[Items listed in a dataset]
□ □ □ □ □ □ □
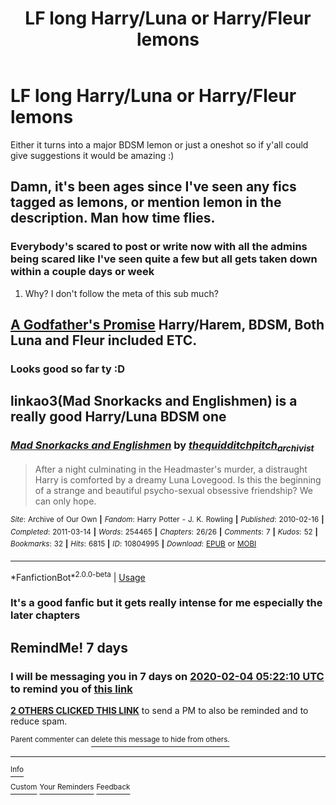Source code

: #+TITLE: LF long Harry/Luna or Harry/Fleur lemons

* LF long Harry/Luna or Harry/Fleur lemons
:PROPERTIES:
:Author: DrWaffleboi
:Score: 19
:DateUnix: 1580173272.0
:DateShort: 2020-Jan-28
:FlairText: Request
:END:
Either it turns into a major BDSM lemon or just a oneshot so if y'all could give suggestions it would be amazing :)


** Damn, it's been ages since I've seen any fics tagged as lemons, or mention lemon in the description. Man how time flies.
:PROPERTIES:
:Author: Sensoray
:Score: 8
:DateUnix: 1580225573.0
:DateShort: 2020-Jan-28
:END:

*** Everybody's scared to post or write now with all the admins being scared like I've seen quite a few but all gets taken down within a couple days or week
:PROPERTIES:
:Author: DrWaffleboi
:Score: 4
:DateUnix: 1580331034.0
:DateShort: 2020-Jan-30
:END:

**** Why? I don't follow the meta of this sub much?
:PROPERTIES:
:Author: Kirito2750
:Score: 1
:DateUnix: 1583112338.0
:DateShort: 2020-Mar-02
:END:


** [[https://www.fanfiction.net/s/12809637/1/A-Godfather-s-Promise][A Godfather's Promise]] Harry/Harem, BDSM, Both Luna and Fleur included ETC.
:PROPERTIES:
:Author: Warriors-blew-3-1
:Score: 8
:DateUnix: 1580225029.0
:DateShort: 2020-Jan-28
:END:

*** Looks good so far ty :D
:PROPERTIES:
:Author: DrWaffleboi
:Score: 1
:DateUnix: 1580331135.0
:DateShort: 2020-Jan-30
:END:


** linkao3(Mad Snorkacks and Englishmen) is a really good Harry/Luna BDSM one
:PROPERTIES:
:Author: Lozza_Maniac
:Score: 3
:DateUnix: 1580253605.0
:DateShort: 2020-Jan-29
:END:

*** [[https://archiveofourown.org/works/10804995][*/Mad Snorkacks and Englishmen/*]] by [[https://www.archiveofourown.org/users/thequidditchpitch_archivist/pseuds/thequidditchpitch_archivist][/thequidditchpitch_archivist/]]

#+begin_quote
  After a night culminating in the Headmaster's murder, a distraught Harry is comforted by a dreamy Luna Lovegood. Is this the beginning of a strange and beautiful psycho-sexual obsessive friendship? We can only hope.
#+end_quote

^{/Site/:} ^{Archive} ^{of} ^{Our} ^{Own} ^{*|*} ^{/Fandom/:} ^{Harry} ^{Potter} ^{-} ^{J.} ^{K.} ^{Rowling} ^{*|*} ^{/Published/:} ^{2010-02-16} ^{*|*} ^{/Completed/:} ^{2011-03-14} ^{*|*} ^{/Words/:} ^{254465} ^{*|*} ^{/Chapters/:} ^{26/26} ^{*|*} ^{/Comments/:} ^{7} ^{*|*} ^{/Kudos/:} ^{52} ^{*|*} ^{/Bookmarks/:} ^{32} ^{*|*} ^{/Hits/:} ^{6815} ^{*|*} ^{/ID/:} ^{10804995} ^{*|*} ^{/Download/:} ^{[[https://archiveofourown.org/downloads/10804995/Mad%20Snorkacks%20and.epub?updated_at=1497230058][EPUB]]} ^{or} ^{[[https://archiveofourown.org/downloads/10804995/Mad%20Snorkacks%20and.mobi?updated_at=1497230058][MOBI]]}

--------------

*FanfictionBot*^{2.0.0-beta} | [[https://github.com/tusing/reddit-ffn-bot/wiki/Usage][Usage]]
:PROPERTIES:
:Author: FanfictionBot
:Score: 1
:DateUnix: 1580253631.0
:DateShort: 2020-Jan-29
:END:


*** It's a good fanfic but it gets really intense for me especially the later chapters
:PROPERTIES:
:Author: DrWaffleboi
:Score: 1
:DateUnix: 1580331081.0
:DateShort: 2020-Jan-30
:END:


** RemindMe! 7 days
:PROPERTIES:
:Author: MalleablePlague
:Score: -1
:DateUnix: 1580188930.0
:DateShort: 2020-Jan-28
:END:

*** I will be messaging you in 7 days on [[http://www.wolframalpha.com/input/?i=2020-02-04%2005:22:10%20UTC%20To%20Local%20Time][*2020-02-04 05:22:10 UTC*]] to remind you of [[https://np.reddit.com/r/HPfanfiction/comments/euxxci/lf_long_harryluna_or_harryfleur_lemons/ffsqiei/?context=3][*this link*]]

[[https://np.reddit.com/message/compose/?to=RemindMeBot&subject=Reminder&message=%5Bhttps%3A%2F%2Fwww.reddit.com%2Fr%2FHPfanfiction%2Fcomments%2Feuxxci%2Flf_long_harryluna_or_harryfleur_lemons%2Fffsqiei%2F%5D%0A%0ARemindMe%21%202020-02-04%2005%3A22%3A10%20UTC][*2 OTHERS CLICKED THIS LINK*]] to send a PM to also be reminded and to reduce spam.

^{Parent commenter can} [[https://np.reddit.com/message/compose/?to=RemindMeBot&subject=Delete%20Comment&message=Delete%21%20euxxci][^{delete this message to hide from others.}]]

--------------

[[https://np.reddit.com/r/RemindMeBot/comments/e1bko7/remindmebot_info_v21/][^{Info}]]

[[https://np.reddit.com/message/compose/?to=RemindMeBot&subject=Reminder&message=%5BLink%20or%20message%20inside%20square%20brackets%5D%0A%0ARemindMe%21%20Time%20period%20here][^{Custom}]]
[[https://np.reddit.com/message/compose/?to=RemindMeBot&subject=List%20Of%20Reminders&message=MyReminders%21][^{Your Reminders}]]
[[https://np.reddit.com/message/compose/?to=Watchful1&subject=RemindMeBot%20Feedback][^{Feedback}]]
:PROPERTIES:
:Author: RemindMeBot
:Score: 0
:DateUnix: 1580188955.0
:DateShort: 2020-Jan-28
:END:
□ □ □ □ □ □ □
▶ **Instruction**:
Using the entries above, count the lines that have the string "gets" in them. Answer with that number only.

▶ **Task output**:
2